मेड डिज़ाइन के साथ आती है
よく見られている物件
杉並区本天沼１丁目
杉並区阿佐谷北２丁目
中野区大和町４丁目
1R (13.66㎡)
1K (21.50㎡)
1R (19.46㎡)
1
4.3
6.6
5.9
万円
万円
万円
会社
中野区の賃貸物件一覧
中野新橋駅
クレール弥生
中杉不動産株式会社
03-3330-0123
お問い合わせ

........

- Exercise aim
Beginning with the first line, transcribe the complete listing exactly.

- Task output
मेड डिज़ाइन के साथ आती है
よく見られている物件
杉並区本天沼１丁目
杉並区阿佐谷北２丁目
中野区大和町４丁目
1R (13.66㎡)
1K (21.50㎡)
1R (19.46㎡)
1
4.3
6.6
5.9
万円
万円
万円
会社
中野区の賃貸物件一覧
中野新橋駅
クレール弥生
中杉不動産株式会社
03-3330-0123
お問い合わせ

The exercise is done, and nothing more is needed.